#### [JOB ITEM]
Below are some records; quote exactly the lines from the one that contains "Save and share." through the one that contains "ASK A QUEST", inclusive, and no others.

#### [TASK INPUTS]
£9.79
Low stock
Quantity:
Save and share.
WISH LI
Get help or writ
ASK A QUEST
==
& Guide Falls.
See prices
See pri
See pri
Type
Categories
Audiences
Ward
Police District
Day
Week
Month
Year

#### [REPLY TO THE TASK]
Save and share.
WISH LI
Get help or writ
ASK A QUEST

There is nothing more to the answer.